What you should do:
Report all lines below with the word "VFOut".

The records:
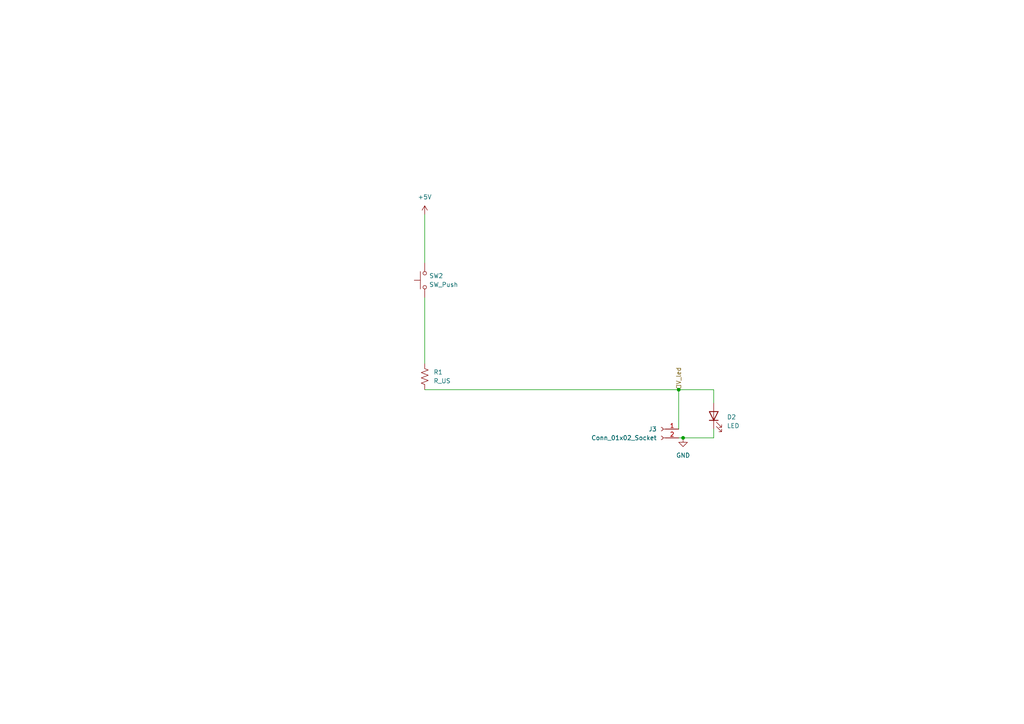
<source format=kicad_sch>
(kicad_sch (version 20230121) (generator eeschema)

  (uuid 56d1c90e-5a6f-478c-be6c-6cdd12117471)

  (paper "A4")

  

  (junction (at 196.85 113.03) (diameter 0) (color 0 0 0 0)
    (uuid 7e19bcf3-834d-452b-b4d3-02ad8b40ba9a)
  )
  (junction (at 198.12 127) (diameter 0) (color 0 0 0 0)
    (uuid ec9689a9-903c-401c-8ee0-5302651c1bb2)
  )

  (wire (pts (xy 123.19 113.03) (xy 196.85 113.03))
    (stroke (width 0) (type default))
    (uuid 094f74cf-9f52-4e71-bb20-23c1370f5d7c)
  )
  (wire (pts (xy 196.85 124.46) (xy 196.85 113.03))
    (stroke (width 0) (type default))
    (uuid 13d237a2-2233-4f4c-bd74-8b4a4833727a)
  )
  (wire (pts (xy 123.19 62.23) (xy 123.19 76.2))
    (stroke (width 0) (type default))
    (uuid 1c807e78-9bb0-4e80-88c3-63cae935e9e2)
  )
  (wire (pts (xy 207.01 113.03) (xy 207.01 116.84))
    (stroke (width 0) (type default))
    (uuid 32ce9e76-a7d4-4519-a958-86818fb35d95)
  )
  (wire (pts (xy 123.19 86.36) (xy 123.19 105.41))
    (stroke (width 0) (type default))
    (uuid 508937a8-e9ad-4bab-a27c-fd45d13cfadc)
  )
  (wire (pts (xy 198.12 127) (xy 196.85 127))
    (stroke (width 0) (type default))
    (uuid a81aad39-7457-425e-85e3-c6fa25ffa89a)
  )
  (wire (pts (xy 196.85 113.03) (xy 207.01 113.03))
    (stroke (width 0) (type default))
    (uuid c768a4b6-6098-4dea-a24f-3678520ecd68)
  )
  (wire (pts (xy 207.01 124.46) (xy 207.01 127))
    (stroke (width 0) (type default))
    (uuid ccfe92c8-1e7f-460c-9639-be177089699f)
  )
  (wire (pts (xy 207.01 127) (xy 198.12 127))
    (stroke (width 0) (type default))
    (uuid f1a01b64-65ab-48ad-b3bd-1e6b663222c7)
  )

  (hierarchical_label "V_led" (shape input) (at 196.85 113.03 90) (fields_autoplaced)
    (effects (font (size 1.27 1.27)) (justify left))
    (uuid 7b61b5e6-0835-402f-8214-6808bca194ed)
  )

  (symbol (lib_id "power:GND") (at 198.12 127 0) (unit 1)
    (in_bom yes) (on_board yes) (dnp no) (fields_autoplaced)
    (uuid 0d9f35aa-b77a-4ea8-b4eb-ec8de534adca)
    (property "Reference" "#PWR07" (at 198.12 133.35 0)
      (effects (font (size 1.27 1.27)) hide)
    )
    (property "Value" "GND" (at 198.12 132.08 0)
      (effects (font (size 1.27 1.27)))
    )
    (property "Footprint" "" (at 198.12 127 0)
      (effects (font (size 1.27 1.27)) hide)
    )
    (property "Datasheet" "" (at 198.12 127 0)
      (effects (font (size 1.27 1.27)) hide)
    )
    (pin "1" (uuid aa0f771b-eee4-439f-9db9-bd8860ade0c4))
    (instances
      (project "voltage_regulated_led_new"
        (path "/7d837360-0bad-4c76-8645-e18e924dfa75/fdc9af70-ef5e-43c1-851d-2201b5fa75d7"
          (reference "#PWR07") (unit 1)
        )
      )
    )
  )

  (symbol (lib_id "Connector:Conn_01x02_Socket") (at 191.77 124.46 0) (mirror y) (unit 1)
    (in_bom yes) (on_board yes) (dnp no)
    (uuid a1e34ec7-b96e-4b37-bd90-c283f1b7a23d)
    (property "Reference" "J3" (at 190.5 124.46 0)
      (effects (font (size 1.27 1.27)) (justify left))
    )
    (property "Value" "Conn_01x02_Socket" (at 190.5 127 0)
      (effects (font (size 1.27 1.27)) (justify left))
    )
    (property "Footprint" "" (at 191.77 124.46 0)
      (effects (font (size 1.27 1.27)) hide)
    )
    (property "Datasheet" "~" (at 191.77 124.46 0)
      (effects (font (size 1.27 1.27)) hide)
    )
    (pin "1" (uuid 2c77357a-8482-462d-aad5-4c429e62bbb4))
    (pin "2" (uuid b7912016-d94b-4619-a997-19cf64396b0d))
    (instances
      (project "voltage_regulated_led_new"
        (path "/7d837360-0bad-4c76-8645-e18e924dfa75/fdc9af70-ef5e-43c1-851d-2201b5fa75d7"
          (reference "J3") (unit 1)
        )
      )
    )
  )

  (symbol (lib_id "power:+5V") (at 123.19 62.23 0) (unit 1)
    (in_bom yes) (on_board yes) (dnp no) (fields_autoplaced)
    (uuid b505c8df-1421-405d-b476-2560edcdc061)
    (property "Reference" "#PWR06" (at 123.19 66.04 0)
      (effects (font (size 1.27 1.27)) hide)
    )
    (property "Value" "+5V" (at 123.19 57.15 0)
      (effects (font (size 1.27 1.27)))
    )
    (property "Footprint" "" (at 123.19 62.23 0)
      (effects (font (size 1.27 1.27)) hide)
    )
    (property "Datasheet" "" (at 123.19 62.23 0)
      (effects (font (size 1.27 1.27)) hide)
    )
    (pin "1" (uuid 1c2e30ad-7a86-4ead-afbf-f9bc82c26447))
    (instances
      (project "voltage_regulated_led_new"
        (path "/7d837360-0bad-4c76-8645-e18e924dfa75/fdc9af70-ef5e-43c1-851d-2201b5fa75d7"
          (reference "#PWR06") (unit 1)
        )
      )
    )
  )

  (symbol (lib_id "Device:LED") (at 207.01 120.65 90) (unit 1)
    (in_bom yes) (on_board yes) (dnp no) (fields_autoplaced)
    (uuid c8602787-5602-45bb-abf3-23a0beade515)
    (property "Reference" "D2" (at 210.82 120.9675 90)
      (effects (font (size 1.27 1.27)) (justify right))
    )
    (property "Value" "LED" (at 210.82 123.5075 90)
      (effects (font (size 1.27 1.27)) (justify right))
    )
    (property "Footprint" "" (at 207.01 120.65 0)
      (effects (font (size 1.27 1.27)) hide)
    )
    (property "Datasheet" "~" (at 207.01 120.65 0)
      (effects (font (size 1.27 1.27)) hide)
    )
    (pin "1" (uuid be5b6883-c903-4b1c-8cd8-40ed70c7802d))
    (pin "2" (uuid d5301156-4610-42d7-ba26-4344fc5ea216))
    (instances
      (project "voltage_regulated_led_new"
        (path "/7d837360-0bad-4c76-8645-e18e924dfa75/fdc9af70-ef5e-43c1-851d-2201b5fa75d7"
          (reference "D2") (unit 1)
        )
      )
    )
  )

  (symbol (lib_id "Switch:SW_Push") (at 123.19 81.28 90) (unit 1)
    (in_bom yes) (on_board yes) (dnp no) (fields_autoplaced)
    (uuid d6ef472d-e496-4267-8a8c-0f228e476cb8)
    (property "Reference" "SW2" (at 124.46 80.01 90)
      (effects (font (size 1.27 1.27)) (justify right))
    )
    (property "Value" "SW_Push" (at 124.46 82.55 90)
      (effects (font (size 1.27 1.27)) (justify right))
    )
    (property "Footprint" "" (at 118.11 81.28 0)
      (effects (font (size 1.27 1.27)) hide)
    )
    (property "Datasheet" "~" (at 118.11 81.28 0)
      (effects (font (size 1.27 1.27)) hide)
    )
    (pin "1" (uuid f58602da-3019-416c-9232-e64a65c3cc11))
    (pin "2" (uuid c2762f53-cc51-4ab0-9e33-063b08e45052))
    (instances
      (project "voltage_regulated_led_new"
        (path "/7d837360-0bad-4c76-8645-e18e924dfa75/fdc9af70-ef5e-43c1-851d-2201b5fa75d7"
          (reference "SW2") (unit 1)
        )
      )
    )
  )

  (symbol (lib_id "Device:R_US") (at 123.19 109.22 0) (unit 1)
    (in_bom yes) (on_board yes) (dnp no) (fields_autoplaced)
    (uuid f5871fe0-7e89-43cc-840d-1e1a30f7a80d)
    (property "Reference" "R1" (at 125.73 107.95 0)
      (effects (font (size 1.27 1.27)) (justify left))
    )
    (property "Value" "R_US" (at 125.73 110.49 0)
      (effects (font (size 1.27 1.27)) (justify left))
    )
    (property "Footprint" "" (at 124.206 109.474 90)
      (effects (font (size 1.27 1.27)) hide)
    )
    (property "Datasheet" "~" (at 123.19 109.22 0)
      (effects (font (size 1.27 1.27)) hide)
    )
    (pin "1" (uuid c1a9a5aa-990f-4836-987e-a38f2669a2a6))
    (pin "2" (uuid a15ce290-0113-4097-ad00-1b5e6fa2fad7))
    (instances
      (project "voltage_regulated_led_new"
        (path "/7d837360-0bad-4c76-8645-e18e924dfa75/fdc9af70-ef5e-43c1-851d-2201b5fa75d7"
          (reference "R1") (unit 1)
        )
      )
    )
  )
)

</source>
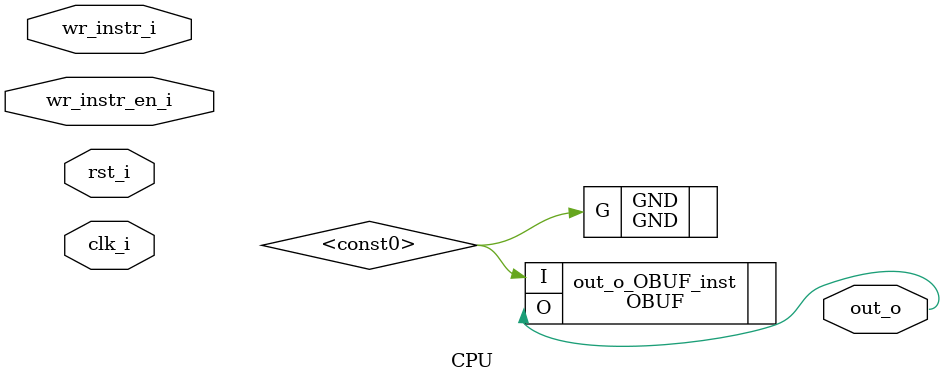
<source format=v>
`timescale 1 ps / 1 ps

(* ECO_CHECKSUM = "726190cd" *) 
(* STRUCTURAL_NETLIST = "yes" *)
module CPU
   (clk_i,
    rst_i,
    wr_instr_en_i,
    wr_instr_i,
    out_o);
  input clk_i;
  input rst_i;
  input wr_instr_en_i;
  input [7:0]wr_instr_i;
  output out_o;

  wire \<const0> ;
  wire out_o;

  GND GND
       (.G(\<const0> ));
  OBUF out_o_OBUF_inst
       (.I(\<const0> ),
        .O(out_o));
endmodule

</source>
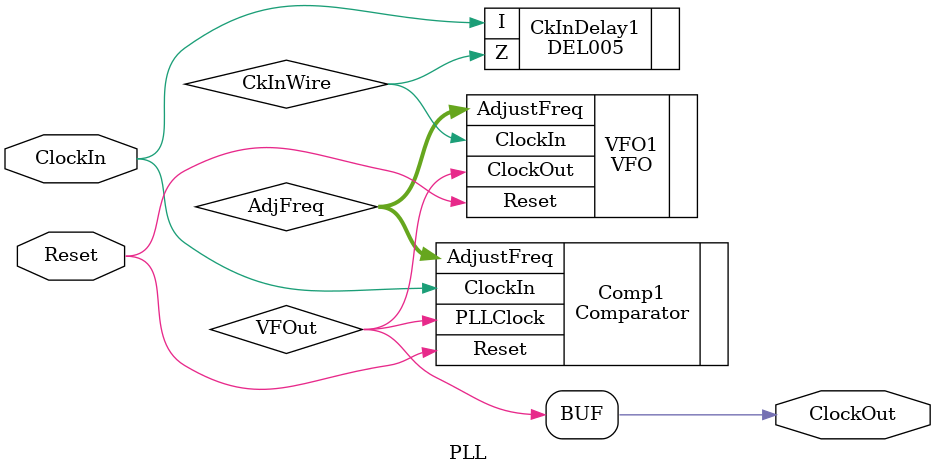
<source format=v>
module PLL (output ClockOut, input ClockIn, Reset);
//
wire[1:0] AdjFreq;
wire VFOut, CkInWire;
//
assign ClockOut = VFOut;
//
DEL005 CkInDelay1 (.Z(CkInWire), .I(ClockIn));
//
//synopsys dc_tcl_script_begin
// set_dont_touch CkInDelay1
// set_dont_touch CkInWire
// set_dont_touch ClockIn
//synopsys dc_tcl_script_end
//
Comparator 
Comp1 ( .AdjustFreq(AdjFreq), .ClockIn(ClockIn)
      , .PLLClock(VFOut), .Reset(Reset)
      );
//
VFO
VFO1 ( .ClockOut(VFOut), .AdjustFreq(AdjFreq)
     , .ClockIn(CkInWire), .Reset(Reset)
     );
//
endmodule // PLL.
//


</source>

Solution below:
wire VFOut, CkInWire;
assign ClockOut = VFOut;
      , .PLLClock(VFOut), .Reset(Reset)
VFO1 ( .ClockOut(VFOut), .AdjustFreq(AdjFreq)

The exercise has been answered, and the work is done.